GIVEN RECORDS section start
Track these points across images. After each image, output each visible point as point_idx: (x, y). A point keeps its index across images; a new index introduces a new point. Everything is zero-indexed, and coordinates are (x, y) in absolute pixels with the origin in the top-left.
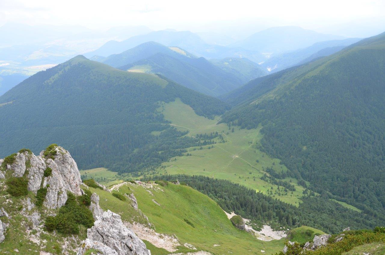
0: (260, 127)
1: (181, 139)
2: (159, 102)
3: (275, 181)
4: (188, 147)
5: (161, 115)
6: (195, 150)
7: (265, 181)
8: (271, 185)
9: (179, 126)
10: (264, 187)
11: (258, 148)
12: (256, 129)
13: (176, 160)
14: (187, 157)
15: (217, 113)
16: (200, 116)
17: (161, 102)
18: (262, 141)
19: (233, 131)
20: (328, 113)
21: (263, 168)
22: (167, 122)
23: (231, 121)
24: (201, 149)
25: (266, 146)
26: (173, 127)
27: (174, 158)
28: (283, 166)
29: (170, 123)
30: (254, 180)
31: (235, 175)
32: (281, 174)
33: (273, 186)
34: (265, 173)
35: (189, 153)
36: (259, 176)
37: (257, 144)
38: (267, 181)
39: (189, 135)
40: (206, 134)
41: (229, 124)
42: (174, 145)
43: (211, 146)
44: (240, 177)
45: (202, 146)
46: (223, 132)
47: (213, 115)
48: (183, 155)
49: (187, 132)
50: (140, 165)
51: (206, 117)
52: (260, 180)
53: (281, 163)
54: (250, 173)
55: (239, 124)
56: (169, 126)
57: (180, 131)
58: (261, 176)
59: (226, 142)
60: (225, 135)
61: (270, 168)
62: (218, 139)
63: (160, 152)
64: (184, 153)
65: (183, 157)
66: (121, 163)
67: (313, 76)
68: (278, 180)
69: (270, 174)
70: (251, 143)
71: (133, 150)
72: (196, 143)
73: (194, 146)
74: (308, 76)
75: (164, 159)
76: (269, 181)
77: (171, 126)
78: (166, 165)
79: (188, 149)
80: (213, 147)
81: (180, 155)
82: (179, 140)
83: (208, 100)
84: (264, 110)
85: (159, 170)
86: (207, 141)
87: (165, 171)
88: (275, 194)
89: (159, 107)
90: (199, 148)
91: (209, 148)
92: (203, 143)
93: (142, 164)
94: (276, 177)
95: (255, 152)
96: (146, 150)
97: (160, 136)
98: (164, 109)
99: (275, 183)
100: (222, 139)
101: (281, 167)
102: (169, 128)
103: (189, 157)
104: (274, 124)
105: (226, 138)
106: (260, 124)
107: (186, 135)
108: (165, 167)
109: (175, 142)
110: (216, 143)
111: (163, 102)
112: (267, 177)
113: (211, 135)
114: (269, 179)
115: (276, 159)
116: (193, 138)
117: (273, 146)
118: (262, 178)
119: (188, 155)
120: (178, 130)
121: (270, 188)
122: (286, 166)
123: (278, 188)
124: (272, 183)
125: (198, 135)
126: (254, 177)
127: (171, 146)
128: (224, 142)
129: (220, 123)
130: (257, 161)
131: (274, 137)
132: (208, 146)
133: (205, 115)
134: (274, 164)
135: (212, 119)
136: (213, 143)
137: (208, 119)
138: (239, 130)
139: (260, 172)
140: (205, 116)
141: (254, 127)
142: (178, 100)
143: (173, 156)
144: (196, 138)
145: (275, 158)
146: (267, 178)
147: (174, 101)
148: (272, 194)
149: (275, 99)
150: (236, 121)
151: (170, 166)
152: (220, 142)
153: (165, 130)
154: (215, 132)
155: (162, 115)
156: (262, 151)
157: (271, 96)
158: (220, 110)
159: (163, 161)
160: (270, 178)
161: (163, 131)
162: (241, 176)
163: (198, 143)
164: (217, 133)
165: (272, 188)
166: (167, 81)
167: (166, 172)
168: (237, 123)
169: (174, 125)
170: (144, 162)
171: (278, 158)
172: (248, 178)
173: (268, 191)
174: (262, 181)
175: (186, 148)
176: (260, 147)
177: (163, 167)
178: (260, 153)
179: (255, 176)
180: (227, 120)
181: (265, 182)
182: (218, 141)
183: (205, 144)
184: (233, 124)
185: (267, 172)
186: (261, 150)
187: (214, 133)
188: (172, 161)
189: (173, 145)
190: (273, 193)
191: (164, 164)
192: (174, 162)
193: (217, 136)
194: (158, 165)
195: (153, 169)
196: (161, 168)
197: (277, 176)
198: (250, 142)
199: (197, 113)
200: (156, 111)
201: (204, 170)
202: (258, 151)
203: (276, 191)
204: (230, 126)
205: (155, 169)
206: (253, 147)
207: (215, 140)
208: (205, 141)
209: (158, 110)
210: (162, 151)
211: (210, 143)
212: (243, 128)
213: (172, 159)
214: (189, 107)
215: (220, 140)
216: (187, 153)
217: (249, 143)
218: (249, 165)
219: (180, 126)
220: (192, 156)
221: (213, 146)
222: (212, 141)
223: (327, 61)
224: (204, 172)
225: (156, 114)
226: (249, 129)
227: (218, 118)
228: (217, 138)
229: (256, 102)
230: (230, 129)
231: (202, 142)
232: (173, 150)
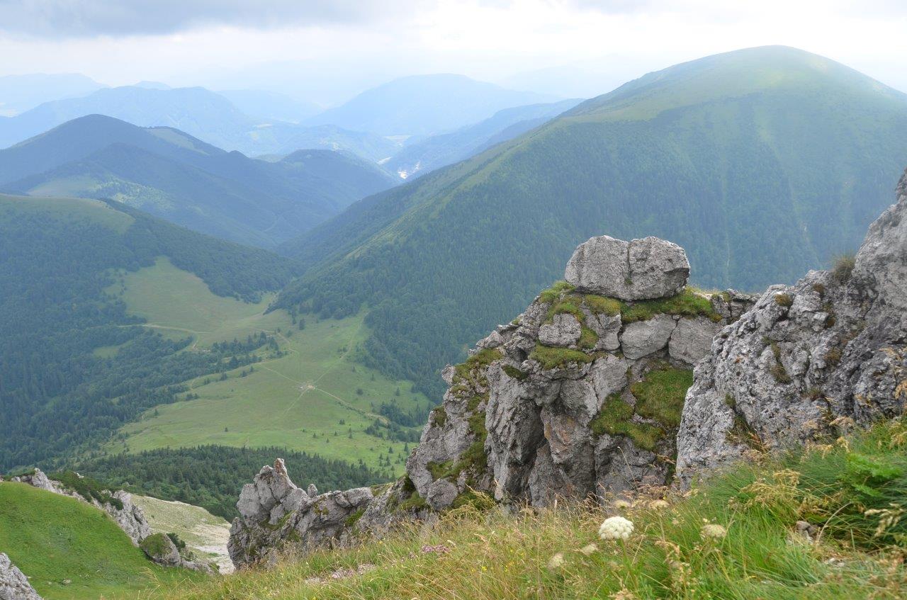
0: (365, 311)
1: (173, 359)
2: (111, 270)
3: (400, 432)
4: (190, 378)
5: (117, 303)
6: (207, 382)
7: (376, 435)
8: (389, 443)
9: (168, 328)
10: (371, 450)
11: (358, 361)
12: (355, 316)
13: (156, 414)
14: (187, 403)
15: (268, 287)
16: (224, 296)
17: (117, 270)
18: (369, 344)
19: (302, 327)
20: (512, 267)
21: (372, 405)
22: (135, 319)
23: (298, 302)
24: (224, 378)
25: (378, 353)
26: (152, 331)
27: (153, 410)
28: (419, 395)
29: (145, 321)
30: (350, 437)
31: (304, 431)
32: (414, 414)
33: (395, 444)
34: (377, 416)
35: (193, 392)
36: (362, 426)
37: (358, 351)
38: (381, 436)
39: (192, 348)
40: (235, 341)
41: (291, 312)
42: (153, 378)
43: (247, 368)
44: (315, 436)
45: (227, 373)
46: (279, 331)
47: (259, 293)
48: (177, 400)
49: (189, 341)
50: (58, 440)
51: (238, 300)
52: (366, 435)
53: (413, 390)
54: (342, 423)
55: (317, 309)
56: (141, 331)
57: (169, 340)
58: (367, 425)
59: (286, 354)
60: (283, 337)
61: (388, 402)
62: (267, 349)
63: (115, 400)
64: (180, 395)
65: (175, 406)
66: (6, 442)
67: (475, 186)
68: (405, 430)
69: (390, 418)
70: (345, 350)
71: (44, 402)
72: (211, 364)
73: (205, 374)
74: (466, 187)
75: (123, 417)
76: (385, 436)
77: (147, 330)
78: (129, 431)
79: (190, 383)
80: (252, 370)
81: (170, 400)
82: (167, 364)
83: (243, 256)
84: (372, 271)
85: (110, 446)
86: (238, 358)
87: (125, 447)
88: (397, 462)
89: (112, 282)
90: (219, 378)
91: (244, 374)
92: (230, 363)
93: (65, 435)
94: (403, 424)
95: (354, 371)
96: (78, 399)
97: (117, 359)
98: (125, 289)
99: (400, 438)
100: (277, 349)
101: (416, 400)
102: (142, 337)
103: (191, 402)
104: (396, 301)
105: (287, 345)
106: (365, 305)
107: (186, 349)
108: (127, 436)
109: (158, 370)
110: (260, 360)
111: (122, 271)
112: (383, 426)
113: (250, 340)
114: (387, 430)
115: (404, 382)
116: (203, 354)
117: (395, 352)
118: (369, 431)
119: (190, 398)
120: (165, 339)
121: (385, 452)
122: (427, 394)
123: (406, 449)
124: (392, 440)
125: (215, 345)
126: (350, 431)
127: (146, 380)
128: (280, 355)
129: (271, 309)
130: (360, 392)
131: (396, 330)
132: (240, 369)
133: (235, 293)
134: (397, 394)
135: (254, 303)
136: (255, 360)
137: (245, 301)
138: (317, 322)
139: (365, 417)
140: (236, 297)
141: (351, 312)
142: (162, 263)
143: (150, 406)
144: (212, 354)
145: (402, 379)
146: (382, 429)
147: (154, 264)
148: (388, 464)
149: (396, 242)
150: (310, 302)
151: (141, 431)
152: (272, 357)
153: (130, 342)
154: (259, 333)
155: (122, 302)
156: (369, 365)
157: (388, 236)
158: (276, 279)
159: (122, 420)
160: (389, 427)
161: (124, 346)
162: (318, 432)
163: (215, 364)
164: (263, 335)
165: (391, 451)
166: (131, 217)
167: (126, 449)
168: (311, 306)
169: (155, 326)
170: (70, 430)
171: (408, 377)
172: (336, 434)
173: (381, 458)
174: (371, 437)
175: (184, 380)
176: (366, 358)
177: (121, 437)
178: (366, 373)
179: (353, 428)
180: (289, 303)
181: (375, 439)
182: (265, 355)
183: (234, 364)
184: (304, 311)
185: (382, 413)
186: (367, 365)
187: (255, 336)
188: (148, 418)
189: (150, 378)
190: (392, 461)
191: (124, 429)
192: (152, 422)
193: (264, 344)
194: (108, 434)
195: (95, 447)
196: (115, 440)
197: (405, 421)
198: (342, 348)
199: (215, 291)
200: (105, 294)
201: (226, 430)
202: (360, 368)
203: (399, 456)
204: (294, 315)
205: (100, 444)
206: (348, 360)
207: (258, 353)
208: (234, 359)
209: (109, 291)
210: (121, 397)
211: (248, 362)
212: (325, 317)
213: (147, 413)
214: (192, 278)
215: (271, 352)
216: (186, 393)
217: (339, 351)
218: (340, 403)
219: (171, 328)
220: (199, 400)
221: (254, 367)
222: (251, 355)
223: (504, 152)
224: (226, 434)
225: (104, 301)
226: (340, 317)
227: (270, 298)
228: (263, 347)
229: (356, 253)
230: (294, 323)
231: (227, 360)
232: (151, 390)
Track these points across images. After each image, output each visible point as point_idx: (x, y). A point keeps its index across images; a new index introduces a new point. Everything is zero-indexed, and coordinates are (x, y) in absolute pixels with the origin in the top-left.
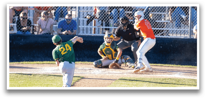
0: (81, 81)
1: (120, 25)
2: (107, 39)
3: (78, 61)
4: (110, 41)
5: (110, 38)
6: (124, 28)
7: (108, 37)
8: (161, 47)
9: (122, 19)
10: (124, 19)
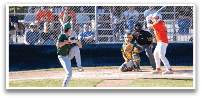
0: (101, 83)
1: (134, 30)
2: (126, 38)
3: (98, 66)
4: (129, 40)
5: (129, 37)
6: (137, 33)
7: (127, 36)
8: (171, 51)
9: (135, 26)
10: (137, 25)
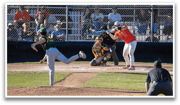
GIVEN RECORDS section end
*EXERCISE DESCRIPTION*. Copy out each line of the data above, exactly, if it lies between the line holding "86: (207, 141)" and the line holding "135: (212, 119)", inclusive; copy no other line.

*RESPONSE FOR THIS EXERCISE*.
86: (207, 141)
87: (165, 171)
88: (275, 194)
89: (159, 107)
90: (199, 148)
91: (209, 148)
92: (203, 143)
93: (142, 164)
94: (276, 177)
95: (255, 152)
96: (146, 150)
97: (160, 136)
98: (164, 109)
99: (275, 183)
100: (222, 139)
101: (281, 167)
102: (169, 128)
103: (189, 157)
104: (274, 124)
105: (226, 138)
106: (260, 124)
107: (186, 135)
108: (165, 167)
109: (175, 142)
110: (216, 143)
111: (163, 102)
112: (267, 177)
113: (211, 135)
114: (269, 179)
115: (276, 159)
116: (193, 138)
117: (273, 146)
118: (262, 178)
119: (188, 155)
120: (178, 130)
121: (270, 188)
122: (286, 166)
123: (278, 188)
124: (272, 183)
125: (198, 135)
126: (254, 177)
127: (171, 146)
128: (224, 142)
129: (220, 123)
130: (257, 161)
131: (274, 137)
132: (208, 146)
133: (205, 115)
134: (274, 164)
135: (212, 119)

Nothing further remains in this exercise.